> **The problem**:
Could you carry the blog below, with its posts on games and a data-mining conference, further past its final line?

> **Page text**:
——————————
Deima Elnatour

Monday, September 04, 2006

Games to Play

The games that were covered in Luis Von Ahn presentation below are very interesting to play. I just did not know that there are people who spend 20 hours a day playing! Anyhow, I played the ESP game and found it very interesting. I am providing the links to the games so you can try them in your free time.

Have fun!

- The ESP game: to index pictures
- Peekaboom: to identify objects in an indexed picture - the pics come from the ESP game
- Phetch: picture hunting where the seeker needs to find a pic on the web that matches the discription provided by the other player .. I think. I did not play this one yet!

Human Computation - by Luis Von Ahn

Google TechTalks
July 26, 2006

Luis von Ahn is an assistant professor in the Computer Science Department at Carnegie Mellon University, where he also received his Ph.D. in 2005. Previously, Luis obtained a B.S. in mathematics from Duke University in 2000. He is the recipient of a Microsoft Research Fellowship.

ABSTRACT
Tasks like image recognition are trivial for humans, but continue to challenge even the most sophisticated computer programs. This talk introduces a paradigm for utilizing human processing power to solve problems that computers cannot yet solve. Traditional approaches to solving such problems focus on improving software. I advocate a novel approach: constructively channel human brainpower using computer games. For example, the ESP Game, described in this talk, is an enjoyable online game -- many people play over 40 hours a week -- and when people play, they help label images on the Web with descriptive keywords. These keywords can be used to significantly improve the accuracy of image search. People play the game not because they want to help, but because they enjoy it.

I describe other examples of "games with a purpose": Peekaboom, which helps determine the location of objects in images, and Verbosity, which collects common-sense knowledge. I also explain a general approach for constructing games with a purpose.

Sunday, September 03, 2006

A word on Creativity and education from Sir Ken Robinson

Sir Ken Robinson is an influential advocate for the importance of creativity in education. He makes an entertaining (and profoundly moving) case for overhauling our education system. [Recorded February, 2006 in Monterey, CA]

This is a must see to all the parents out there... Enjoy!

Sunday, August 20, 2006

Live at KDD 2006!

The 12th international conference on knowledge discovery and data mining (KDD 2006) is taking place in Philadelphia from August 20th to 23rd. My advisor Tony (Xiahua) Hu is the chair of local arrangements committee so I am part of the student volunteer group that is comprised of PhD students from UPenn, Temple and Drexel. We have about 750 attendees total, which is a good size for a specialized conference. I will have light attendance this year. But now that I have the proceedings book I can look for interesting papers and discuss with colleagues. Today I spent the day in a workshop that addresses knowledge discovery on the web. There were some very interesting papers that I will be discussing later on my blog.

Friday, August 18, 2006

Hooked on Sudoku!


Sudoku is a really cool game and I am totally into it now. I have to play it at least once every day. I am in the habit now to start a puzzle and solve it before bed every night. I did not know much about it few months ago and some friends at school got me started and now I can not stop. It is exciting and makes your mind creative in coming up with new strategies to solve the puzzle. Anyhow, I would like to build a java program that people could invoke to provide them the next step when they are stuck. I do get stuck sometimes! I will load the program when it is ready. Schools everywhere in the US use Sudoku as part of the science curriculum to stimulate thinking. I had a good time playing it with my 12-year old nephew.

I highly recommend giving it a try if you have not done so already. Have fun :)
——————————
> **Supplied data**:
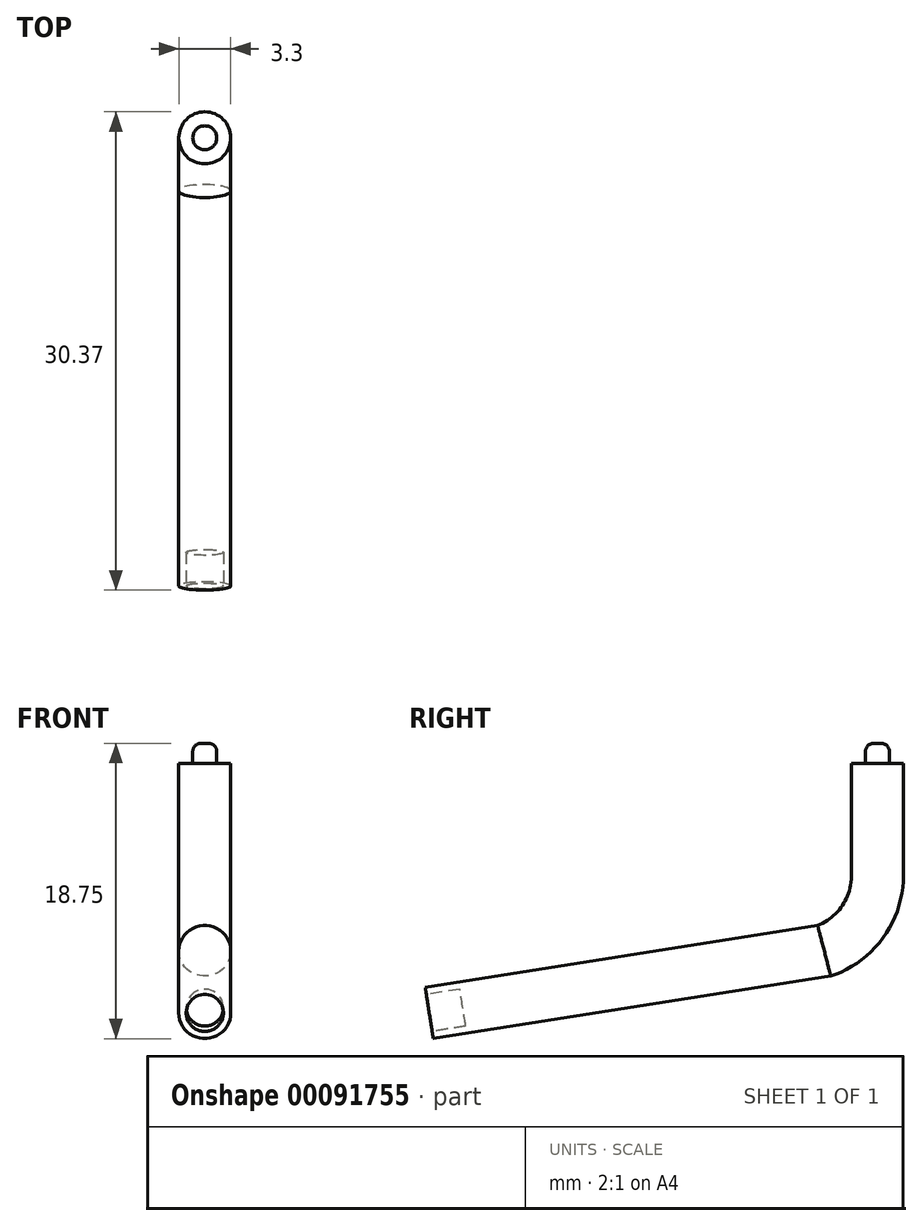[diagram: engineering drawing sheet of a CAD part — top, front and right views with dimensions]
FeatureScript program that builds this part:
annotation { "Feature Type Name" : "Feature", "Feature Type Description" : "" }
export const myFeature = defineFeature(function(context is Context, id is Id, definition is map)
    precondition{}
    {
        {
            var Q0;
            Q0=qCreatedBy(makeId("Right.planeOp"),FACE);
            var sketch = newSketch(context, id + "F0", { "sketchPlane" : qUnion([Q0])});
            skLineSegment(sketch, "E0", {"start": v(0, 0) * mm, "end": v(0, -7.11) * mm});
            skArc(sketch, "E1", {"start": v(-3.37, -11.9) * mm, "mid": v(-0.93, -10.04) * mm, "end": v(0, -7.11) * mm});
            skLineSegment(sketch, "E2", {"start": v(-3.37, -11.9) * mm, "end": v(-28.47, -15.84) * mm});
            skSolve(sketch);
        }
        {
            var Q0;
            Q0=qCreatedBy(makeId("Top.planeOp"),FACE);
            var sketch = newSketch(context, id + "F1", { "sketchPlane" : qUnion([Q0])});
            skCircle(sketch, "E3", {"center": v(0, 0) * mm, "radius": 1.65 * mm});
            skSolve(sketch);
        }
        {
            var Q0;
            Q0 = qSketchRegion(id + "F1", true);
            var Q1;
            Q1 = qConstructionFilter(qBodyType(qCreatedBy(id + "F0" ,EDGE), BodyType.WIRE), ConstructionObject.NO);
            sweep(context, id + "F2", {"profiles" : qUnion([Q0]), "path" : qUnion([Q1])});
        }
        {
            var Q0;
            Q0=makeQuery(id+"F2.opSweep","CAP_FACE",FACE,{"disambiguationData":[OSD([sQuery(id+"F0.wireOp",VERTEX,"E2.end"),sQuery(id+"F1.wireOp",EDGE,"E3")])],"isStart":false});
            var sketch = newSketch(context, id + "F3", { "sketchPlane" : qUnion([Q0])});
            skCircle(sketch, "E4", {"center": v(0, -11.23) * mm, "radius": 1.18 * mm});
            skSolve(sketch);
        }
        {
            var Q0;
            Q0 = qSketchRegion(id + "F3", true);
            extrude(context, id + "F4", {"entities" : qUnion([Q0]), "operationType" : NewBodyOperationType.REMOVE, "flatOperationType" : FlatOperationType.REMOVE, "oppositeDirection" : true, "offsetDistance" : 25.4 * mm, "depth" : 2.16 * mm, "domain" : OperationDomain.MODEL});
        }
        {
            var Q0;
            Q0=makeQuery(id+"F2.opSweep","CAP_FACE",FACE,{"disambiguationData":[OSD([sQuery(id+"F0.wireOp",VERTEX,"E0.start"),sQuery(id+"F1.wireOp",EDGE,"E3")])],"isStart":true});
            var sketch = newSketch(context, id + "F5", { "sketchPlane" : qUnion([Q0])});
            skCircle(sketch, "E5", {"center": v(0, 0) * mm, "radius": 0.76 * mm});
            skSolve(sketch);
        }
        {
            var Q0;
            Q0 = qSketchRegion(id + "F5", true);
            extrude(context, id + "F6", {"entities" : qUnion([Q0]), "operationType" : NewBodyOperationType.ADD, "depth" : 1.27 * mm});
        }
        {
            var Q0;
            Q0=makeQuery(id+"F6.opExtrude","CAP_EDGE",EDGE,{"disambiguationData":[OSD([sQuery(id+"F5.wireOp",EDGE,"E5")])],"isStart":false});
            fillet(context, id + "F7", {"entities" : qUnion([Q0]), "radius" : 0.5 * mm, "tangentPropagation" : true, "allowEdgeOverflow" : false});
        }
    });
——————————
> **Task output**:
You Tube is Now Promoting Music Video Clips




You Tube serves videos to 60% of the Internet users that are interested in videos. Now they are in communications with all the major television network and music artists to serve short music clips as promotional items. Here is a video clip of what CEO and co-founder Chad Hurley had to say about this.

Thursday, August 17, 2006

Google Chinese Style!

Google and China.com have joint forces through a partnership agreement. This partnership will allow the two companies to leverage resources across advertising, search technologies, branding and content. China.com is one of the most visited portals by Chinese professionals. "China.com firmly believes that this partnership between the world's premier search company and one of China's leading portals with over 5 million daily users is a perfect fit," said Xiaowei Chen, Executive Director and CFO of China.com.
Click here to access the full story.

Wednesday, August 09, 2006

When Sharing is Bad!

AOL released search query data of 500,000 customers from March to May 2006 without customers’ consent. The purpose was to provide this real data to the Information Retrieval research community for examination and discovery purposes. Screen id were not released and replaced by a unique id. As you can imagine, so many people objected to this and considered it a breach of privacy forcing AOL to unexposed the data file, which they did. Get more info at digg where 2,512 pepole so far responded to this story. However, some believe that the data currently is in the hands of about 1,000 people. This means that the data can not be re-claimed and will be further disseminated. This is the magical power of the web!

Tuesday, August 08, 2006

The Future of Indexing

Document indexing is a key to good search. The better the index is, the more relevant the search results are likely to be. However, indices are traditionally viewed as a static vocabulary structure that represents a document collection. There used to be human involvement in indexing, which did not work and had many limitations for obvious reasons. With massive amounts of data finding its way to the web the need for automatic indexing became pressing. So nowadays, most indices are generated automatically by machines. However, IR community still views indices if a collection as a static set. I believe that indices are properties that evolve and grow over time due to the social construct of collection usage. If you are not sure what I mean then do this: go to google and type miserable failure and see what comes up. Then ask yourself the question of how did this actually happen.

I believe that indices must be obtained in real time and they need to be built with a dynamic notion that allows them to grow and change over time. This is in deed the reason why my research is focused on discovering human indices or what you know as tags which is also called Folksonomy (taxanomy by folks or people). I believe that this new construct is the one foundation for quality searches in the future.

Topical Relevance – Is It a Good Idea?

Topical relevance has increasingly become the focus of researcher over the past 5 years. The idea of topical relevance is quite simple. A search engine results would try to match the topic of the query thus returning better (more relevant) results. Topical relevance is one way to try to capture context of a search request.

For example, if I am looking for info about mouse, this could be taken as mouse the animal or mouse as in a computer peripheral. So in this case the search engine would try to use other query words to detect the topic (animals vs. computers) then render results in that domain. If the query is too short and does not provide hints on what the topic is, we could provide a shortcut menu as navigational hints. But let’s assume that this is not the case.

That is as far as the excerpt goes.